全数報告対象の感染症は結核が6件、腸管出血性大腸菌感染症、A型肝炎、レジオネラ症、アメーバ赤痢、水痘がそれぞれ 1件、侵襲性肺炎球菌感染症が2件報告されました。また、基幹定点からの報告としてロタウイルスによる感染性胃腸炎が1件、眼科定点からは流行性角結膜炎が9件報告されています。

今週報告がありました腸管出血性大腸菌感染症とA型肝炎は、ともに飲食物からの感染が疑われる疾患です。腸管出血性大腸菌感染症は年間千数百人、A型肝炎は年間500人規模の報告があります。腸管出血性大腸菌感染症の原因となるのはベロ毒素を産生する大腸菌です。わずか50個ほどで症状を発生させ、胃酸の中でも生き残ります。感染者のうち6-7%で溶血性尿毒症症候群(HUS)や急性脳症を発症し、HUSを発症した患者の致死率は1~5%とされています。

かつては日本人の多くがA型肝炎の抗体を保有していましたが、衛生環境の改善に伴って抗体保有率は低下しています。海外渡航が原因の患者は1割程度に過ぎず、国内でも発生していることに注意してください。

最近は気温が上がり、食中毒の危険が高まる季節になっています。肉や海産物はできるだけ火を通して、時間をおかずに食べるようにしましょう。また、これらの感染症は糞口感染ですので手洗いを忘れないようにしましょう。

 

京都府感染症情報センターホームページのアドレスhttp://www.pref.kyoto.jp/idsc/

京都府感染症情報センターより

京都府感染症情報センターからのコメント(2017年第18週:5月1~7日) No.258

京都小児重症患者診療情報システム管理部 長村敏生

 

感染性胃腸炎は定点当たり4.38件と減少しています。インフルエンザも減少していますが定点当たり1.39件の報告がありました。

流行性耳下腺炎、A群溶血レンサ球菌咽頭炎、咽頭結膜熱(プール熱)、突発性発疹の発生数は特に変化はありません。
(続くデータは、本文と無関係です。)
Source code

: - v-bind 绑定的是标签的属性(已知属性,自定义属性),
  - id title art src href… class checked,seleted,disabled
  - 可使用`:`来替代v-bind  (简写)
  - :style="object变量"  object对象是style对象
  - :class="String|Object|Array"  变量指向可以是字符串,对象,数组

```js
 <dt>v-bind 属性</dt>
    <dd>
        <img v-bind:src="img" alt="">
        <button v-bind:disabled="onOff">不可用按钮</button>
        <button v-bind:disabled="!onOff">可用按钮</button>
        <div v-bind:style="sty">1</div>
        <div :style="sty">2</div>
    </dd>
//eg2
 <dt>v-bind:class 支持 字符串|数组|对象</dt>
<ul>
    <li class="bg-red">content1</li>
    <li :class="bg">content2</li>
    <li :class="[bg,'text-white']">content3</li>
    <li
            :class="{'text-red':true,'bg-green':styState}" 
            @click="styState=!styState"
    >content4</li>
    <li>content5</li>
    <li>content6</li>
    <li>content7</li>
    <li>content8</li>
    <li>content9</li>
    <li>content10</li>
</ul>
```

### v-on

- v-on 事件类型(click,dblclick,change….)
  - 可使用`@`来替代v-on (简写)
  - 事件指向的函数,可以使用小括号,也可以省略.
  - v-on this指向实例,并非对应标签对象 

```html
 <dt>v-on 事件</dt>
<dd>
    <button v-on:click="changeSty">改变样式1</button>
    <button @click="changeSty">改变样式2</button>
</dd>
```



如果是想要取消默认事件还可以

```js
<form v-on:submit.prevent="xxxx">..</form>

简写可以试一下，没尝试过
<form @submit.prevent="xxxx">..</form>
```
手足口病は定点あたり1.38件とやや増加し、京都市内では南区、右京区、伏見区で警報レベルとなっています。

全数報告対象の感染症は結核が4件、侵襲性肺炎球菌感染症が 1件報告されました。

また、基幹定点の報告としてマイコプラズマ肺炎が1件、ロタウイルスによる感染性胃腸炎が4件、眼科定点では流行性角結膜炎が2件報告されています。

 

食中毒の原因として、ノロウイルス、カンピロバクターに次いで多いのが

アニサキス症です。2015年には年間127件の報告がされています。これは食中毒統計に届け出された数のみですので、実際には年間7,000人がアニサキス症に罹患していると推定されています。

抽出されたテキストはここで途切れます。